Rock n Rolla is straight ahead, hammer-drum, tuned-down rock jam. This one will have crowds dancing at shows, no doubt.
Stroll sounds like an undiscovered Hendrix cut.
The main question: When do we get to hear these killer songs live?
“We’re working on it,” Allblack said.
Black Caesar Soul Club hasn’t played since a March 31 show at the Yucca Tap Room, with previous shows in March at the Lost Leaf and November at the Valley Bar.
During the HARK Valley Zoom, Allblack and Goldmill laughed over the “crazy story” of how they met in passing five years ago at The Kettle Black, a downtown watering hole.
“I was walking out of a bar and Marty was walking into a bar. I was looking for a drummer for about a year…I had on a Thin Lizzy T-shirt. He said, ‘Great band.’ I said, ‘Who you tellin’?’
“Then I asked him, ‘Do you play? Everyone plays guitar, so I figured it would be that.

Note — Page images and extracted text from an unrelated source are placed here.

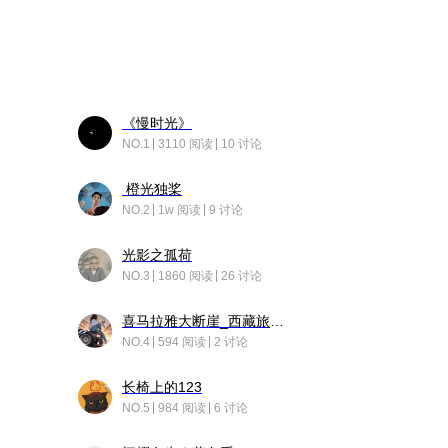
《慢时光》
NO.1
3110 阅读
10 讨论
橙光独桨
NO.2
1w 阅读
9 讨论
光影之孤荷
NO.3
1860 阅读
26 讨论
喜马拉雅大断崖_西藏旅行日记
NO.4
594 阅读
2 讨论
长椅上的123
NO.5
984 阅读
6 讨论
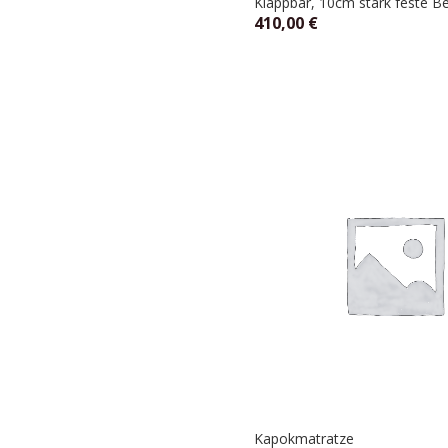
Klappbar, 10cm stark feste Be
410,00
€
Kapokmatratze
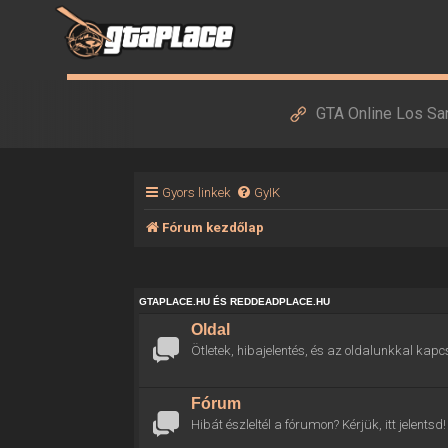
GTA Online Los Sa
Gyors linkek
GyIK
Fórum kezdőlap
GTAPLACE.HU ÉS REDDEADPLACE.HU
Oldal
Ötletek, hibajelentés, és az oldalunkkal kapc
Fórum
Hibát észleltél a fórumon? Kérjük, itt jelentsd!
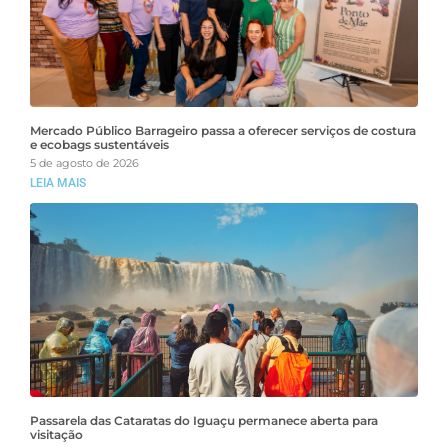
Mercado Público Barrageiro passa a oferecer serviços de costura
e ecobags sustentáveis
5 de agosto de 2026
LEIA MAIS
Passarela das Cataratas do Iguaçu permanece aberta para
visitação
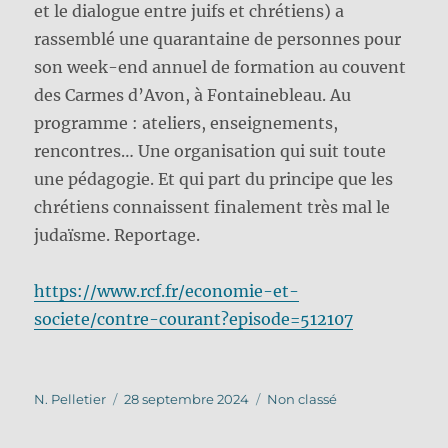
et le dialogue entre juifs et chrétiens) a
rassemblé une quarantaine de personnes pour
son week-end annuel de formation au couvent
des Carmes d’Avon, à Fontainebleau. Au
programme : ateliers, enseignements,
rencontres… Une organisation qui suit toute
une pédagogie. Et qui part du principe que les
chrétiens connaissent finalement très mal le
judaïsme. Reportage.
https://www.rcf.fr/economie-et-
societe/contre-courant?episode=512107
Auteur
Publié
Catégories
N. Pelletier
28 septembre 2024
Non classé
le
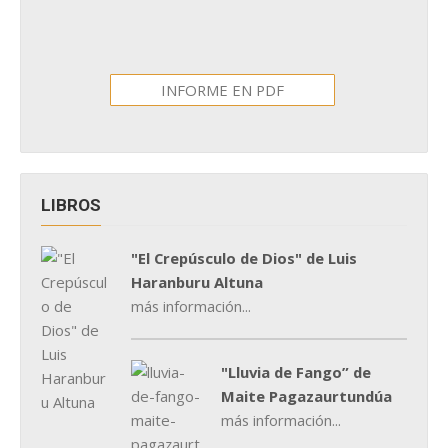
INFORME EN PDF
LIBROS
"El Crepúsculo de Dios" de Luis
Haranburu Altuna
más información...
"Lluvia de Fango” de
Maite Pagazaurtundúa
más información...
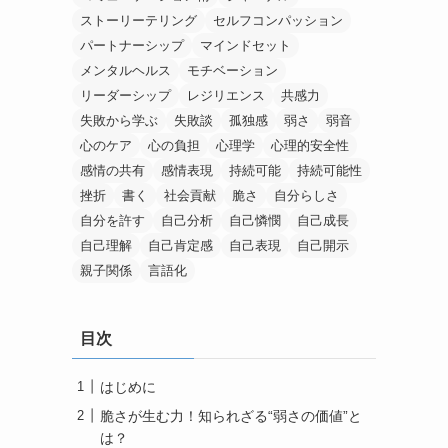
ストーリーテリング
セルフコンパッション
パートナーシップ
マインドセット
メンタルヘルス
モチベーション
リーダーシップ
レジリエンス
共感力
失敗から学ぶ
失敗談
孤独感
弱さ
弱音
心のケア
心の負担
心理学
心理的安全性
感情の共有
感情表現
持続可能
持続可能性
挫折
書く
社会貢献
脆さ
自分らしさ
自分を許す
自己分析
自己憐憫
自己成長
自己理解
自己肯定感
自己表現
自己開示
親子関係
言語化
目次
はじめに
脆さが生む力！知られざる“弱さの価値”と
は？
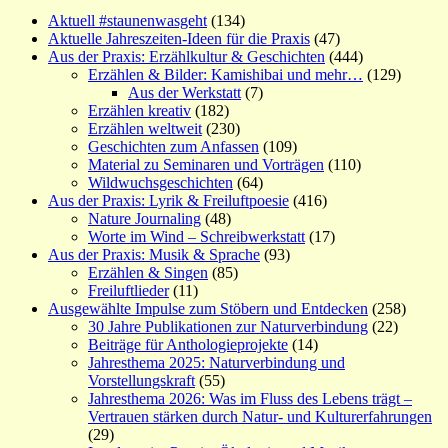
Aktuell #staunenwasgeht
(134)
Aktuelle Jahreszeiten-Ideen für die Praxis
(47)
Aus der Praxis: Erzählkultur & Geschichten
(444)
Erzählen & Bilder: Kamishibai und mehr…
(129)
Aus der Werkstatt
(7)
Erzählen kreativ
(182)
Erzählen weltweit
(230)
Geschichten zum Anfassen
(109)
Material zu Seminaren und Vorträgen
(110)
Wildwuchsgeschichten
(64)
Aus der Praxis: Lyrik & Freiluftpoesie
(416)
Nature Journaling
(48)
Worte im Wind – Schreibwerkstatt
(17)
Aus der Praxis: Musik & Sprache
(93)
Erzählen & Singen
(85)
Freiluftlieder
(11)
Ausgewählte Impulse zum Stöbern und Entdecken
(258)
30 Jahre Publikationen zur Naturverbindung
(22)
Beiträge für Anthologieprojekte
(14)
Jahresthema 2025: Naturverbindung und
Vorstellungskraft
(55)
Jahresthema 2026: Was im Fluss des Lebens trägt –
Vertrauen stärken durch Natur- und Kulturerfahrungen
(29)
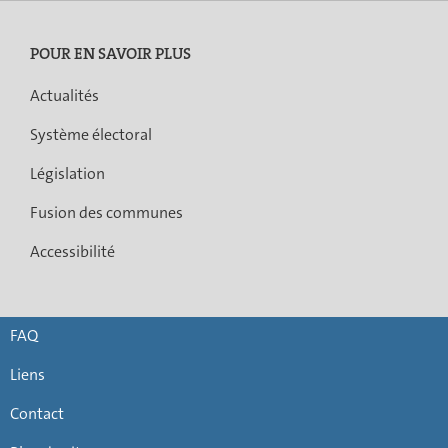
POUR EN SAVOIR PLUS
Actualités
Système électoral
Législation
Fusion des communes
Accessibilité
FAQ
Liens
Contact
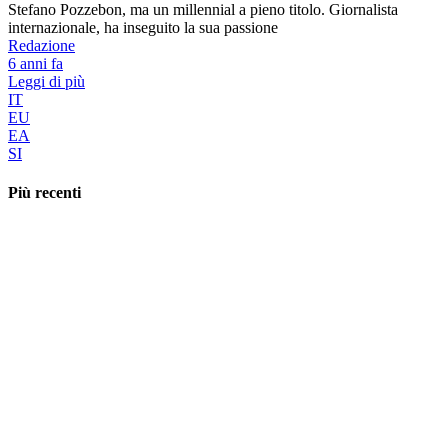
Stefano Pozzebon, ma un millennial a pieno titolo. Giornalista
internazionale, ha inseguito la sua passione
Redazione
6 anni fa
Leggi di più
IT
EU
EA
SI
Più recenti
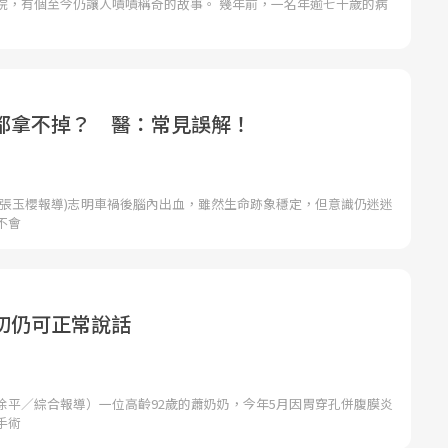
院，有個至今仍讓人嘖嘖稱奇的故事。 幾年前，一名年逾七十歲的病
都拿不掉？ 醫：常見誤解！
者張玉櫻報導)志明車禍後腦內出血，雖然生命跡象穩定，但意識仍迷迷
不會
切仍可正常說話
徐平／綜合報導）一位高齡92歲的蕭奶奶，今年5月因胃穿孔併腹膜炎
手術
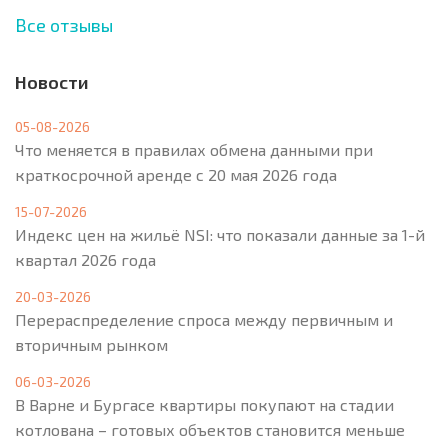
Все отзывы
Новости
05-08-2026
Что меняется в правилах обмена данными при
краткосрочной аренде с 20 мая 2026 года
15-07-2026
Индекс цен на жильё NSI: что показали данные за 1-й
квартал 2026 года
20-03-2026
Перераспределение спроса между первичным и
вторичным рынком
06-03-2026
В Варне и Бургасе квартиры покупают на стадии
котлована – готовых объектов становится меньше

But he says, ‘Drums.’”
Bingo, Allblack thought; they exchanged numbers.
Shortly after, they got together with their instruments–it was love at first jam.
They discovered a shared affinity not just for that Irish hard-rock band (best known for The Boys are Back in Town), but English rock bands that were in turn influenced by American soul-rock.
“We’re not imitating The Beatles or Led Zeppelin,” Allblack said, “and we would never compare ourselves to Jimi or Curtis Mayfield…”
But, hey, they have that sound.
“And we’re Black,” the singer-guitarist added, with a chuckle.
In Phoenix, Black Caesar Soul Club is something of a rarity–at most of their shows, they might be the only non-white folks in the club.
The irony is that, though rock music is white-dominated, it stems from the blues and, later, soul.
“Sixties soul is so important to our sound,” Allblack said. “We play rock and roll–but musically, if it’s a pie chart, it’s 33 percent rock and roll; the other 66 percent is soul, funk, hip hop. That informs our take on the music we play.”
Goldmill punched that:
“We want to play rock and roll–we want it to hit you,” the drummer said. “At the same time, we want to have a swing.”